Any urgency to upgrade from 2.4.3-RELEASE to 2.4.3-RELEASE-p1?



  • I have read the release announcement for PfSense 2.4.3-RELEASE-p1, and:

    • I do not permit remote pfSense administration
      -I am the sole user with admin access
      -I have no WiFi (i.e. No Drivers) on the pfSense box
      -I use NoScript on my browser to mitigate XSS

    If I understand correctly, this doesn't appear to be a high priority update for me-or am I missing something?


  • Rebel Alliance Global Moderator

    There is also other changes and fixes in this release.. Not just security stuff.

    You should always be current on your firewall software.. Not saying you have to pull the trigger 2 hours after it releases.. But makes zero sense to say.. .Ah, nothing there I need, Ah nothing in this one either.. Now your multiple versions behind and when something doesn't work you try and jump to latest and greatest, might have issue with that upgrade - did pfsense test every possible previous release with update to current, etc. etc..

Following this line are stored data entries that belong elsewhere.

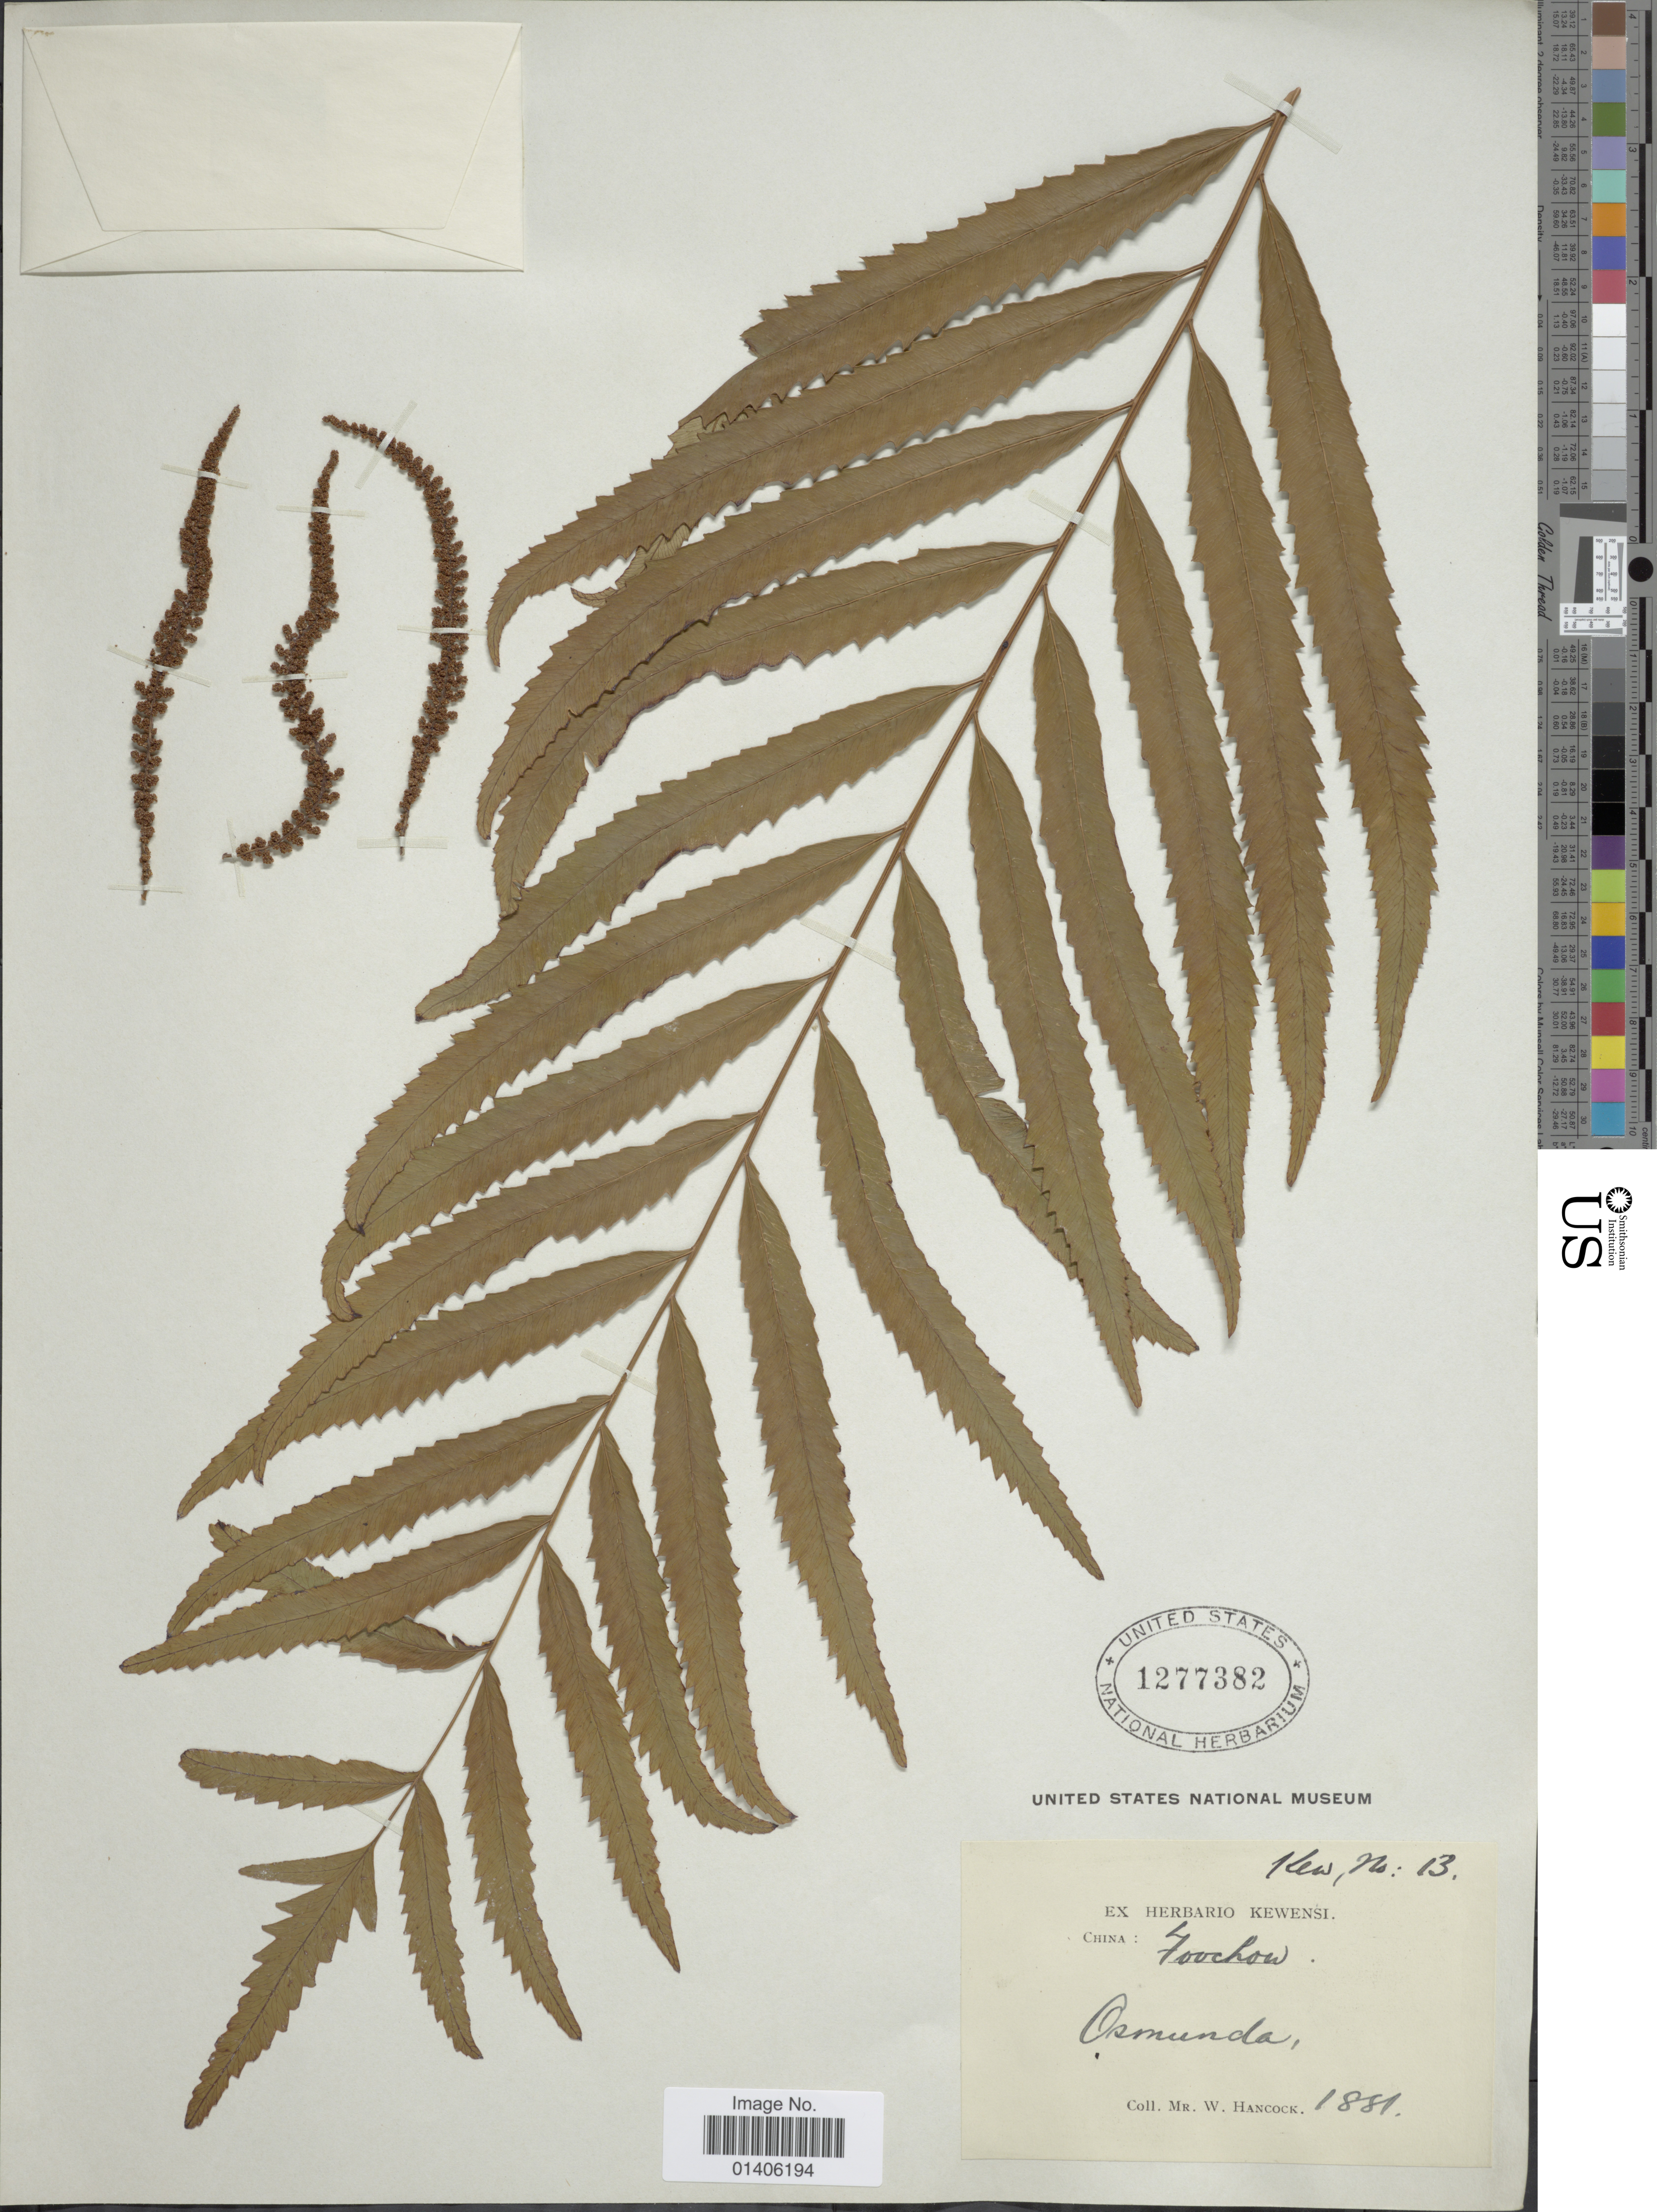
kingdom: Plantae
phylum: Tracheophyta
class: Polypodiopsida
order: Osmundales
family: Osmundaceae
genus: Osmunda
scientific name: Osmunda javanica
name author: Blume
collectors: W. Hancock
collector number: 13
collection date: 1881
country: China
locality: Foochow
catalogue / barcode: US 1277382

    Stuff like these fixes
    Fixed a premature session timeout issue on pages which update exclusively using AJAX, such as status_graph.php

    Fixed a missing global variable declaration in interface IP address detection

    Packages that you might be using.. And update to a package might not work if using outdated version of pfsense, etc.

    If you have change control to follow, or just haven't had a spare moment ok sure.. My NY office branch sg-2440 has not been updated to p1 as of yet. But its just a matter of scheduling the update for min disruption to the users there, etc.



  • @johnpoz said in Any urgency to upgrade from 2.4.3-RELEASE to 2.4.3-RELEASE-p1?:

    There is also other changes and fixes in this release.. Not just security stuff.

    You should always be current on your firewall software.. Not saying you have to pull the trigger 2 hours after it releases.. But makes zero sense to say.. .Ah, nothing there I need, Ah nothing in this one either.. Now your multiple versions behind and when something doesn't work you try and jump to latest and greatest, might have issue with that upgrade - did pfsense test every possible previous release with update to current, etc. etc..

    Stuff like these fixes
    Fixed a premature session timeout issue on pages which update exclusively using AJAX, such as status_graph.php

    Fixed a missing global variable declaration in interface IP address detection

    Packages that you might be using.. And update to a package might not work if using outdated version of pfsense, etc.

    If you have change control to follow, or just haven't had a spare moment ok sure.. My NY office branch sg-2440 has not been updated to p1 as of yet. But its just a matter of scheduling the update for min disruption to the users there, etc.

    I get where you are coming from, and I do my best to keep things current. My challenge is that updates are a balance between fixing existing issues/improvements and the risk of breaking something that is working well.

    An upgrade can just as easily break an existing package and then I either have a mess to roll back or live with something broken till a fix gets issued.

    Unless there is a compelling reason to update I like to wait about 2-3 weeks for anything non-urgent (I've seen many projects issue a p1 and then have to issue a p2 a few days later) so that if there are serious problems I won't have to deal with them (my FreeBSD skills are not great and I can't afford to have my firewall down for any significant amount of time).

    Once I upgrade to a ZFS install I would hope that would solve the problem-If it's implemented correctly (like the FreeNAS projects has done), a botched update is gone with a simple zfs rollback.